Students from China in the U.S. number about 67,000, most in graduate school and the majority in technical fields. If you include Chinese-speaking students from Taiwan and Hong Kong, the numbers add up to 93,000. Education is one of our biggest exports to China, along with other intellectual property — music, movies and software.

Thousands of Chinese attend colleges and universities in Maryland. Several dozen Chinese professionals attend the University of Maryland’s Executive MBA program in Shanghai, taught in English by Smith School of Business faculty. Towson University has graduated several classes from its master’s program in education in Shanghai. Johns Hopkins University has long had a small campus in the old capital of Nanjing where Chinese and Americans study each other’s culture and history.

Maryland government and businesses have been among the most active in China. The state was one of the first to set up a sister state relationship — with Anhui Province in 1980 — and the Maryland Center China in Shanghai is one of the largest economic development offices run by a state government.

Middle class apathy

For years, the prevailing U.S. policy view held that as trade increased and the Chinese economy grew, the middle class would grow, creating pressure for greater political freedom and democracy and a more open media.

The urban middle class has grown as the economy has boomed, but in a country where political chaos and social disruption reigned through most of the 20th century, the new middle class has clearly traded political freedom for safety and prosperity. This is much like the large chunk of Americans who do not vote or participate in the political process in any way, except to pay their taxes and complain in private about the government.
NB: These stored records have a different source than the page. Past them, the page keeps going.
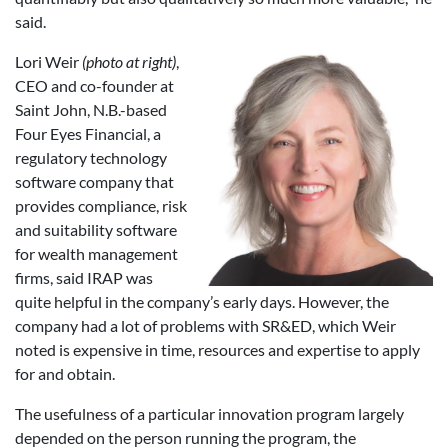
said.
Lori Weir
(photo at right)
,
CEO and co-founder at
Saint John, N.B.-based
Four Eyes Financial, a
regulatory technology
software company that
provides compliance, risk
and suitability software
for wealth management
firms, said IRAP was
quite helpful in the company’s early days. However, the
company had a lot of problems with SR&ED, which Weir
noted is expensive in time, resources and expertise to apply
for and obtain.
The usefulness of a particular innovation program largely
depended on the person running the program, the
Cut loose from government subsidies, the Chinese media have been freed to produce new products and content. Many papers look like The Examiner, but minus the political coverage, since it is painfully clear that they will not be cut loose from political control any time soon. The media are an essential instrument of that control.

Making our mistakes

China continues to struggle with many internal problems. The air pollution in every major city has been worsening for decades, as any coughing tourist could attest. The government clearly thought it could bring pollution under control in Beijing for the Olympics by shutting down factories, switching to natural gas and restricting traffic. The measures were not enough. Now they pray for cleansing winds and rain.

The polluted waterways are clearly worse than in 1993, when we saw a hillside of trash being pushed into the river in Chongqing as we boarded boats to take us through the Three Gorges of the Yangtze River. Cities and towns we visited that year are now under water as a massive damn project fills miles of canyons with silty water and plastic trash.

Barely touched by the new prosperity, two-thirds of the country still lives in grinding rural poverty that tourists never see. The one-child policy has swelled the population of young males who cannot find wives.

All of these problems should be enough to preoccupy the Chinese autocrats, but as we know, fighting outside enemies can provide a temporary distraction to domestic ills.

China has successfully imported our technology and many aspects of our economy, but in leaping through 200 years of the Industrial Revolution in three decades, it is also making all the same mistakes on the environment that are difficult to reverse.